ISLAMABAD: Pakistan’s National Accountability Bureau (NAB) arrested Shahbaz Sharif, the former chief minister of Punjab, in relation to a corruption case commonly referred to as the Ashiana Housing Case on Friday.
Sharif is currently the leader of the opposition in the National Assembly, the president of the Pakistan Muslim League — Nawaz party (PML-N), and is the younger brother of former Prime Minister Nawaz Sharif, who was recently released on bail after an accountability court sentenced him to 10 years in prison on corruption charges in July.
Shahbaz Sharif was arrested in Lahore when he appeared before an investigation team at NAB’s offices, to record his statement in another case — the “Saaf Pani” scandal.
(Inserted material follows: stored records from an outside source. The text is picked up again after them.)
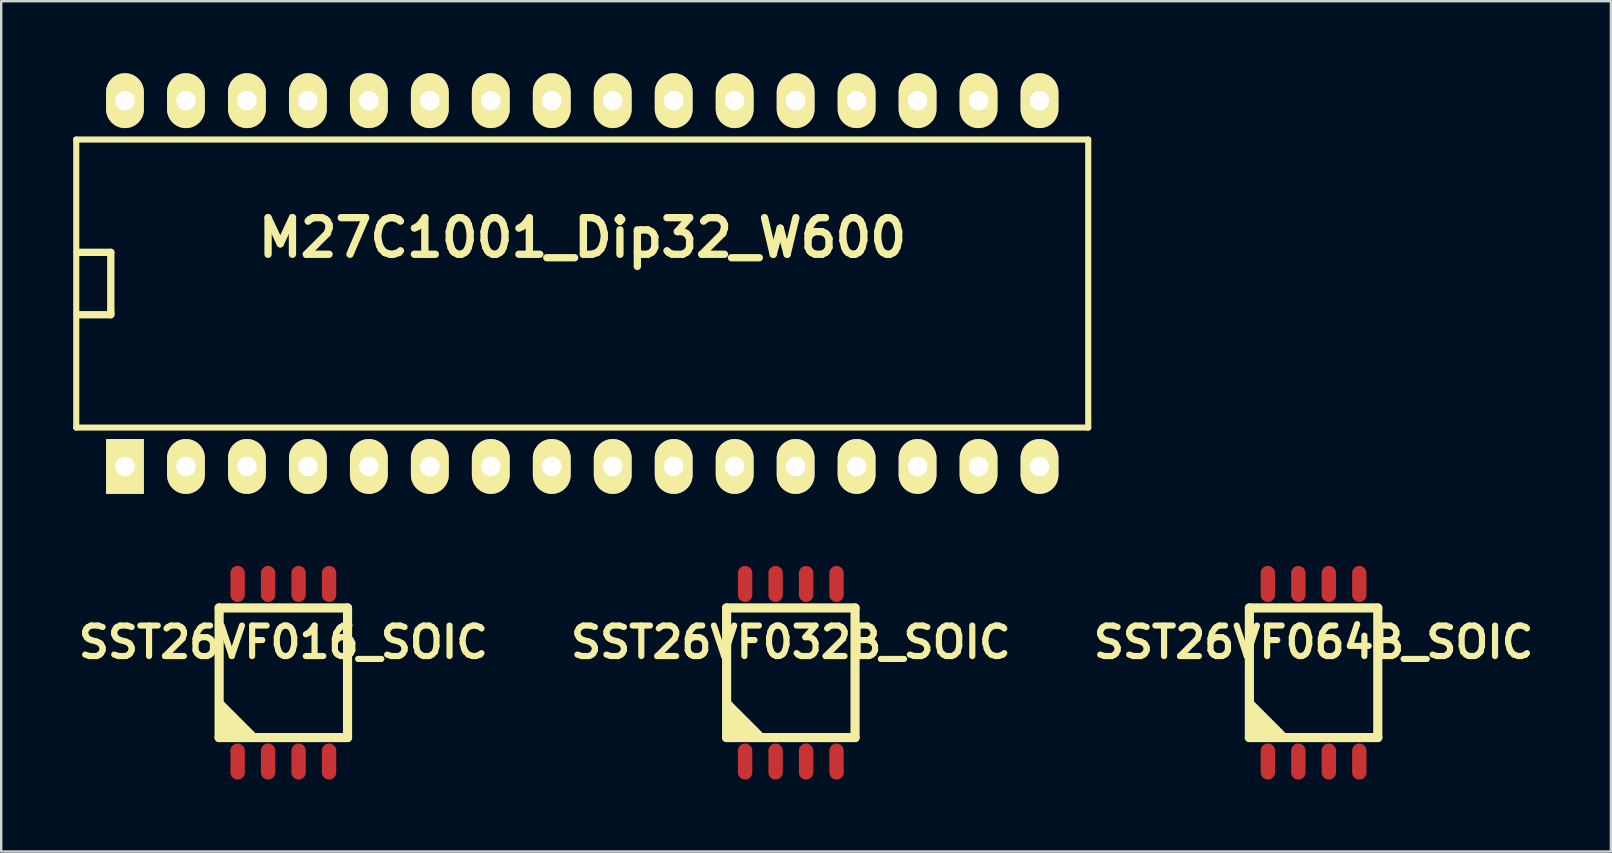
<source format=kicad_pcb>
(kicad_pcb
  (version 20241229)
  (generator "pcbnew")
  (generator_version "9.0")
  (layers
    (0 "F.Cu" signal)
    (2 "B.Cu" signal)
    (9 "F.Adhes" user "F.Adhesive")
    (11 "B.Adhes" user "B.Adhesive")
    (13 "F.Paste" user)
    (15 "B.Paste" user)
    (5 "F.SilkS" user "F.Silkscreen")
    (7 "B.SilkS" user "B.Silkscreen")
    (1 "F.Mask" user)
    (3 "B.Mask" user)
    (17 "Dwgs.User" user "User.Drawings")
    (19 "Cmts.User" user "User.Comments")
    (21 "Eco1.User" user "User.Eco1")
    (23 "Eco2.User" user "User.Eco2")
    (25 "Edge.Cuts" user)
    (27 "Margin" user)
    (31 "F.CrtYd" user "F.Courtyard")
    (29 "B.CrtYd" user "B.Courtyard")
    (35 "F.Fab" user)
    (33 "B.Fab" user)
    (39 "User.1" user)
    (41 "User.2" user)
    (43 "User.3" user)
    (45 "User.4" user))
  (footprint "SST26VF064B_SOIC"
    (layer "F.Cu")
    (at 51.675 24.977)
    (property "Reference" "SST26VF064B_SOIC" (at 0 -1.27 0) (layer "F.SilkS") (effects (font (size 1.27 1.27) (thickness 0.256))))
    (attr smd)
    (fp_line (start -2.675 -2.7) (end -2.675 2.7) (stroke (width 0.381) (type solid)) (layer "F.SilkS"))
    (fp_line (start -2.675 2.7) (end 2.675 2.7) (stroke (width 0.381) (type solid)) (layer "F.SilkS"))
    (fp_line (start -2.65 1.3) (end -1.35 2.6) (stroke (width 0.381) (type solid)) (layer "F.SilkS"))
    (fp_line (start -2.65 1.65) (end -1.65 2.65) (stroke (width 0.381) (type solid)) (layer "F.SilkS"))
    (fp_line (start -2.65 1.95) (end -1.95 2.65) (stroke (width 0.381) (type solid)) (layer "F.SilkS"))
    (fp_line (start -2.65 2.3) (end -2.3 2.65) (stroke (width 0.381) (type solid)) (layer "F.SilkS"))
    (fp_line (start 2.675 -2.7) (end -2.675 -2.7) (stroke (width 0.381) (type solid)) (layer "F.SilkS"))
    (fp_line (start 2.675 -2.7) (end 2.675 2.7) (stroke (width 0.381) (type solid)) (layer "F.SilkS"))
    (pad "1" smd oval (at -1.905 3.7) (size 0.599 1.501) (layers "F.Cu" "F.Mask" "F.Paste"))
    (pad "2" smd oval (at -0.635 3.7) (size 0.599 1.501) (layers "F.Cu" "F.Mask" "F.Paste"))
    (pad "3" smd oval (at 0.635 3.7) (size 0.599 1.501) (layers "F.Cu" "F.Mask" "F.Paste"))
    (pad "4" smd oval (at 1.905 3.7) (size 0.599 1.501) (layers "F.Cu" "F.Mask" "F.Paste"))
    (pad "5" smd oval (at 1.905 -3.7) (size 0.599 1.501) (layers "F.Cu" "F.Mask" "F.Paste"))
    (pad "6" smd oval (at 0.635 -3.7) (size 0.599 1.501) (layers "F.Cu" "F.Mask" "F.Paste"))
    (pad "7" smd oval (at -0.635 -3.7) (size 0.599 1.501) (layers "F.Cu" "F.Mask" "F.Paste"))
    (pad "8" smd oval (at -1.905 -3.7) (size 0.599 1.501) (layers "F.Cu" "F.Mask" "F.Paste")))
  (footprint "SST26VF016_SOIC"
    (layer "F.Cu")
    (at 8.754 24.977)
    (property "Reference" "SST26VF016_SOIC" (at 0 -1.27 0) (layer "F.SilkS") (effects (font (size 1.27 1.27) (thickness 0.256))))
    (attr smd)
    (fp_line (start -2.675 -2.7) (end -2.675 2.7) (stroke (width 0.381) (type solid)) (layer "F.SilkS"))
    (fp_line (start -2.675 2.7) (end 2.675 2.7) (stroke (width 0.381) (type solid)) (layer "F.SilkS"))
    (fp_line (start -2.65 1.3) (end -1.35 2.6) (stroke (width 0.381) (type solid)) (layer "F.SilkS"))
    (fp_line (start -2.65 1.65) (end -1.65 2.65) (stroke (width 0.381) (type solid)) (layer "F.SilkS"))
    (fp_line (start -2.65 1.95) (end -1.95 2.65) (stroke (width 0.381) (type solid)) (layer "F.SilkS"))
    (fp_line (start -2.65 2.3) (end -2.3 2.65) (stroke (width 0.381) (type solid)) (layer "F.SilkS"))
    (fp_line (start 2.675 -2.7) (end -2.675 -2.7) (stroke (width 0.381) (type solid)) (layer "F.SilkS"))
    (fp_line (start 2.675 -2.7) (end 2.675 2.7) (stroke (width 0.381) (type solid)) (layer "F.SilkS"))
    (pad "1" smd oval (at -1.905 3.7) (size 0.599 1.501) (layers "F.Cu" "F.Mask" "F.Paste"))
    (pad "2" smd oval (at -0.635 3.7) (size 0.599 1.501) (layers "F.Cu" "F.Mask" "F.Paste"))
    (pad "3" smd oval (at 0.635 3.7) (size 0.599 1.501) (layers "F.Cu" "F.Mask" "F.Paste"))
    (pad "4" smd oval (at 1.905 3.7) (size 0.599 1.501) (layers "F.Cu" "F.Mask" "F.Paste"))
    (pad "5" smd oval (at 1.905 -3.7) (size 0.599 1.501) (layers "F.Cu" "F.Mask" "F.Paste"))
    (pad "6" smd oval (at 0.635 -3.7) (size 0.599 1.501) (layers "F.Cu" "F.Mask" "F.Paste"))
    (pad "7" smd oval (at -0.635 -3.7) (size 0.599 1.501) (layers "F.Cu" "F.Mask" "F.Paste"))
    (pad "8" smd oval (at -1.905 -3.7) (size 0.599 1.501) (layers "F.Cu" "F.Mask" "F.Paste")))
  (footprint "M27C1001_Dip32_W600"
    (layer "F.Cu")
    (at 21.207 8.763)
    (property "Reference" "M27C1001_Dip32_W600" (at 0.01 -1.91 0) (layer "F.SilkS") (effects (font (size 1.524 1.524) (thickness 0.305))))
    (attr through_hole)
    (fp_line (start -21.08 -6) (end -21.08 6) (stroke (width 0.254) (type solid)) (layer "F.SilkS"))
    (fp_line (start -21.08 6) (end 21.08 6) (stroke (width 0.254) (type solid)) (layer "F.SilkS"))
    (fp_line (start -21.041 -1.3) (end -19.641 -1.3) (stroke (width 0.305) (type solid)) (layer "F.SilkS"))
    (fp_line (start -19.641 -1.3) (end -19.641 1.199) (stroke (width 0.305) (type solid)) (layer "F.SilkS"))
    (fp_line (start -19.641 1.199) (end -19.641 1.3) (stroke (width 0.305) (type solid)) (layer "F.SilkS"))
    (fp_line (start -19.641 1.3) (end -21.041 1.3) (stroke (width 0.305) (type solid)) (layer "F.SilkS"))
    (fp_line (start 21.08 -6) (end -21.08 -6) (stroke (width 0.254) (type solid)) (layer "F.SilkS"))
    (fp_line (start 21.08 6) (end 21.08 -6) (stroke (width 0.254) (type solid)) (layer "F.SilkS"))
    (pad "1" thru_hole rect (at -19.05 7.62) (size 1.575 2.286) (drill 0.813) (layers "*.Cu" "*.Mask" "F.SilkS"))
    (pad "2" thru_hole oval (at -16.51 7.62) (size 1.575 2.286) (drill 0.813) (layers "*.Cu" "*.Mask" "F.SilkS"))
    (pad "3" thru_hole oval (at -13.97 7.62) (size 1.575 2.286) (drill 0.813) (layers "*.Cu" "*.Mask" "F.SilkS"))
    (pad "4" thru_hole oval (at -11.43 7.62) (size 1.575 2.286) (drill 0.813) (layers "*.Cu" "*.Mask" "F.SilkS"))
    (pad "5" thru_hole oval (at -8.89 7.62) (size 1.575 2.286) (drill 0.813) (layers "*.Cu" "*.Mask" "F.SilkS"))
    (pad "6" thru_hole oval (at -6.35 7.62) (size 1.575 2.286) (drill 0.813) (layers "*.Cu" "*.Mask" "F.SilkS"))
    (pad "7" thru_hole oval (at -3.81 7.62) (size 1.575 2.286) (drill 0.813) (layers "*.Cu" "*.Mask" "F.SilkS"))
    (pad "8" thru_hole oval (at -1.27 7.62) (size 1.575 2.286) (drill 0.813) (layers "*.Cu" "*.Mask" "F.SilkS"))
    (pad "9" thru_hole oval (at 1.27 7.62) (size 1.575 2.286) (drill 0.813) (layers "*.Cu" "*.Mask" "F.SilkS"))
    (pad "10" thru_hole oval (at 3.81 7.62) (size 1.575 2.286) (drill 0.813) (layers "*.Cu" "*.Mask" "F.SilkS"))
    (pad "11" thru_hole oval (at 6.35 7.62) (size 1.575 2.286) (drill 0.813) (layers "*.Cu" "*.Mask" "F.SilkS"))
    (pad "12" thru_hole oval (at 8.89 7.62) (size 1.575 2.286) (drill 0.813) (layers "*.Cu" "*.Mask" "F.SilkS"))
    (pad "13" thru_hole oval (at 11.43 7.62) (size 1.575 2.286) (drill 0.813) (layers "*.Cu" "*.Mask" "F.SilkS"))
    (pad "14" thru_hole oval (at 13.97 7.62) (size 1.575 2.286) (drill 0.813) (layers "*.Cu" "*.Mask" "F.SilkS"))
    (pad "15" thru_hole oval (at 16.51 7.62) (size 1.575 2.286) (drill 0.813) (layers "*.Cu" "*.Mask" "F.SilkS"))
    (pad "16" thru_hole oval (at 19.05 7.62) (size 1.575 2.286) (drill 0.813) (layers "*.Cu" "*.Mask" "F.SilkS"))
    (pad "17" thru_hole oval (at 19.05 -7.62) (size 1.575 2.286) (drill 0.813) (layers "*.Cu" "*.Mask" "F.SilkS"))
    (pad "18" thru_hole oval (at 16.51 -7.62) (size 1.575 2.286) (drill 0.813) (layers "*.Cu" "*.Mask" "F.SilkS"))
    (pad "19" thru_hole oval (at 13.97 -7.62) (size 1.575 2.286) (drill 0.813) (layers "*.Cu" "*.Mask" "F.SilkS"))
    (pad "20" thru_hole oval (at 11.43 -7.62) (size 1.575 2.286) (drill 0.813) (layers "*.Cu" "*.Mask" "F.SilkS"))
    (pad "21" thru_hole oval (at 8.89 -7.62) (size 1.575 2.286) (drill 0.813) (layers "*.Cu" "*.Mask" "F.SilkS"))
    (pad "22" thru_hole oval (at 6.35 -7.62) (size 1.575 2.286) (drill 0.813) (layers "*.Cu" "*.Mask" "F.SilkS"))
    (pad "23" thru_hole oval (at 3.81 -7.62) (size 1.575 2.286) (drill 0.813) (layers "*.Cu" "*.Mask" "F.SilkS"))
    (pad "24" thru_hole oval (at 1.27 -7.62) (size 1.575 2.286) (drill 0.813) (layers "*.Cu" "*.Mask" "F.SilkS"))
    (pad "25" thru_hole oval (at -1.27 -7.62) (size 1.575 2.286) (drill 0.813) (layers "*.Cu" "*.Mask" "F.SilkS"))
    (pad "26" thru_hole oval (at -3.81 -7.62) (size 1.575 2.286) (drill 0.813) (layers "*.Cu" "*.Mask" "F.SilkS"))
    (pad "27" thru_hole oval (at -6.35 -7.62) (size 1.575 2.286) (drill 0.813) (layers "*.Cu" "*.Mask" "F.SilkS"))
    (pad "28" thru_hole oval (at -8.89 -7.62) (size 1.575 2.286) (drill 0.813) (layers "*.Cu" "*.Mask" "F.SilkS"))
    (pad "29" thru_hole oval (at -11.43 -7.62) (size 1.575 2.286) (drill 0.813) (layers "*.Cu" "*.Mask" "F.SilkS"))
    (pad "30" thru_hole oval (at -13.97 -7.62) (size 1.575 2.286) (drill 0.813) (layers "*.Cu" "*.Mask" "F.SilkS"))
    (pad "31" thru_hole oval (at -16.51 -7.62) (size 1.575 2.286) (drill 0.813) (layers "*.Cu" "*.Mask" "F.SilkS"))
    (pad "32" thru_hole oval (at -19.05 -7.62) (size 1.575 2.286) (drill 0.813) (layers "*.Cu" "*.Mask" "F.SilkS")))
  (footprint "SST26VF032B_SOIC"
    (layer "F.Cu")
    (at 29.897 24.977)
    (property "Reference" "SST26VF032B_SOIC" (at 0 -1.27 0) (layer "F.SilkS") (effects (font (size 1.27 1.27) (thickness 0.256))))
    (attr smd)
    (fp_line (start -2.675 -2.7) (end -2.675 2.7) (stroke (width 0.381) (type solid)) (layer "F.SilkS"))
    (fp_line (start -2.675 2.7) (end 2.675 2.7) (stroke (width 0.381) (type solid)) (layer "F.SilkS"))
    (fp_line (start -2.65 1.3) (end -1.35 2.6) (stroke (width 0.381) (type solid)) (layer "F.SilkS"))
    (fp_line (start -2.65 1.65) (end -1.65 2.65) (stroke (width 0.381) (type solid)) (layer "F.SilkS"))
    (fp_line (start -2.65 1.95) (end -1.95 2.65) (stroke (width 0.381) (type solid)) (layer "F.SilkS"))
    (fp_line (start -2.65 2.3) (end -2.3 2.65) (stroke (width 0.381) (type solid)) (layer "F.SilkS"))
    (fp_line (start 2.675 -2.7) (end -2.675 -2.7) (stroke (width 0.381) (type solid)) (layer "F.SilkS"))
    (fp_line (start 2.675 -2.7) (end 2.675 2.7) (stroke (width 0.381) (type solid)) (layer "F.SilkS"))
    (pad "1" smd oval (at -1.905 3.7) (size 0.599 1.501) (layers "F.Cu" "F.Mask" "F.Paste"))
    (pad "2" smd oval (at -0.635 3.7) (size 0.599 1.501) (layers "F.Cu" "F.Mask" "F.Paste"))
    (pad "3" smd oval (at 0.635 3.7) (size 0.599 1.501) (layers "F.Cu" "F.Mask" "F.Paste"))
    (pad "4" smd oval (at 1.905 3.7) (size 0.599 1.501) (layers "F.Cu" "F.Mask" "F.Paste"))
    (pad "5" smd oval (at 1.905 -3.7) (size 0.599 1.501) (layers "F.Cu" "F.Mask" "F.Paste"))
    (pad "6" smd oval (at 0.635 -3.7) (size 0.599 1.501) (layers "F.Cu" "F.Mask" "F.Paste"))
    (pad "7" smd oval (at -0.635 -3.7) (size 0.599 1.501) (layers "F.Cu" "F.Mask" "F.Paste"))
    (pad "8" smd oval (at -1.905 -3.7) (size 0.599 1.501) (layers "F.Cu" "F.Mask" "F.Paste")))
  (gr_rect
    (start -3 -3)
    (end 64.063 32.427)
    (stroke (width 0.1) (type default))
    (fill no)
    (layer "Edge.Cuts")))
</source>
Raja Riaz, an Arab News correspondent in Lahore, reports that security around the NAB offices in Lahore has been significantly increased and that the country’s paramilitary force, the Rangers, has been deployed in the area.
The Ashiana Housing Case involves government contracts worth billions of rupees allegedly being awarded unfairly by the provincial government on the instructions of Shahbaz Sharif when he was chief minister.
The anti-graft body has been probing the housing scam for several months. Previously, it arrested provincial bureaucrat Ahad Cheema, who was said to be close to the former chief minister.
In one instance, Cheema is accused of having awarded a Rs14 billion-contract to a company that was not technically qualified to fulfil it at a time when he was working as the director general of the Lahore Development Authority.
The media director of the National Assembly of Pakistan, Moshsin Iqbal, told Arab News that the National Assembly Secretariat had not yet been officially informed of the arrest.
According to Pakistani law, the authorities cannot arrest a member of parliament without first informing the speaker of the National Assembly.
According to the NAB press release, Shahbaz Sharif will be presented to the accountability court on Saturday morning.
The PML-N has already accused the ruling Pakistan Tehreek-e-Insaf (PTI) administration and certain other state institutions of victimizing their political rivals.
Meanwhile some PTI leaders, including Information Minister Fawad Chaudhry, have indicated that more arrests should be expected in the next week, although he told reporters in Jhelum that the cases in question were initiated by the previous —  PML-N — government.
Chaudhry stressed that the NAB is a politically independent entity to which the government can only provide “organizational support.”